Au château d'Argol

par

Entre description de paysages et thématiques sous-jacentes

A travers cette œuvre, Julien Gracq ne présente pas une histoire classique faite d’intrigues, mais plutôt une situation. Cet état de chose pourrait être considéré comme une insuffisance pour beaucoup d’auteurs ordinaires, en ce sens qu’il donnerait l’impression que l’ouvrage est vide. Mais il n’en est rien. Car justement, Julien Gracq arrive admirablement à compenser cela en insistant sur la description. Cette dernière s’appliquant aussi bien aux  lieux qu’aux personnages. Mais au-delà de tout, c’est bien la description des paysages qui comble le vide aventureux de l’ouvrage. Elle y est omniprésente, tant et si bien que les personnages sont presque mis au second plan.  En effet, les paysages sont bel et bien ce qui domine : « La grève mouillée était mangée par de longs bancs de brume blanches que la mer plate, et qui réfléchissait les rayons presque horizontaux du soleil, éclairait par dessous d'un poudroiement lumineux, et les écharpes lisses du brouillard se distinguaient à peine pour l'œil surpris des flaques d'eau et des étendues de sable humide – comme si l'œil enchanté, au matin de la création, eût pu voir se dérouler le mystère naïf de la séparation des éléments ». Et si la description prend à bien d’égards une place prépondérante, il est indéniable que la situation présentée par l’auteur mérite le détour.

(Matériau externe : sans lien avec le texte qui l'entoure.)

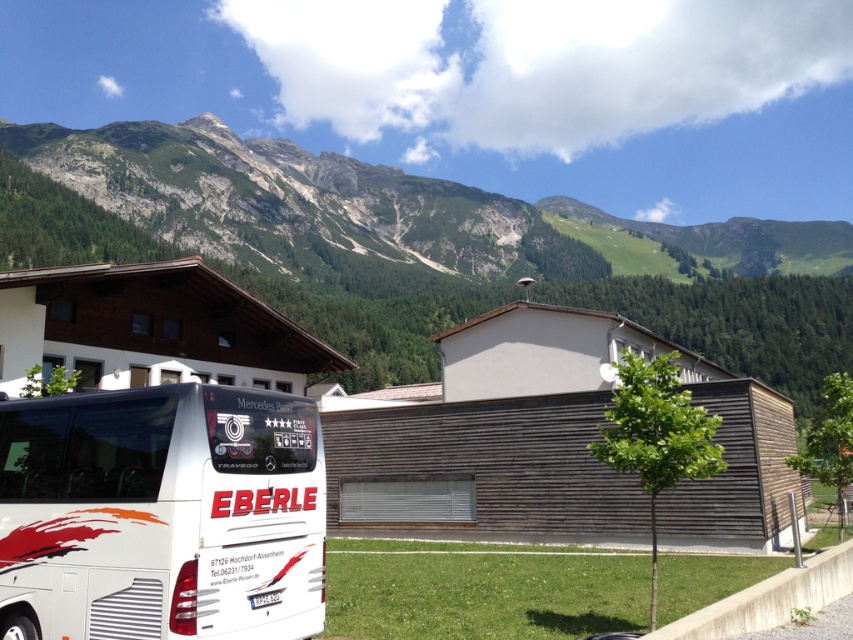
Who is lower down, green rocky mountain at upper center or white matte bus at lower left?

white matte bus at lower left is lower down.

Which is more to the right, green rocky mountain at upper center or white matte bus at lower left?

From the viewer's perspective, green rocky mountain at upper center appears more on the right side.

I want to click on green rocky mountain at upper center, so click(392, 250).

L’ouvrage fait ressortir trois thématiques étroitement liées aux relations qui se sont tissées entre les personnages. La première d’entre elles est l’amour. En effet, il est clair que la nature des liens qui se tissent entre les personnages n’a rien de platonique. Les deux hommes désirent la femme tandis que cette dernière quoiqu’ayant une position ambigüe vis-à-vis d’eux est quand même plus attirée par Albert : « …..Il lui semblait que ses veines fussent incapables de contenir un instant de plus le flux épouvantable de ce sang qui bondissait en elle avec fureur au seul contact du bras d’Albert…. ». Voilà qui révèle non seulement la présence de sentiments amoureux, mais également d’actes  physiques allant dans le même sens. Mais comme ils sont deux à se disputer les faveurs de Heide, la déraison tendra à l’emporter, ce qui nous conduit au second thème, celui de la violence. Symbolique de la rivalité qui habite les deux hommes, elle apparait comme le moyen dont ils devront user pour arriver à leurs fins. Ce qui d’une façon modérée, se traduira par le viol dont fut victime Heide. La thématique de la violence, envisagée du point de vue de ses conséquences les plus graves, conduit à la troisième thématique, celle de la mort. Elle est assez présente dans l’ouvrage, dans la mesure où Herminien et Heide, bien qu’étant décédés depuis, continuent d’intervenir dans l’ouvrage comme s’ils étaient encore vivants. L’on remarque donc une espèce de cohabitation quasi fusionnelle entre l’au-delà, et le monde des vivants. Des séquences lugubres qui ne trompent pas : « Et maintenant, qu'ils s'en aillent à travers les escaliers, les salles, les lugubres ténèbres du château vide – ils ne pourront libérer leurs cœurs de la pesanteur alarmante de l'événement ». Même Albert finit par mourir, rendant la mort encore plus présente aux yeux du lecteur. De quoi se demander s’il n’y a jamais eu trace de joie au fil de ces pages.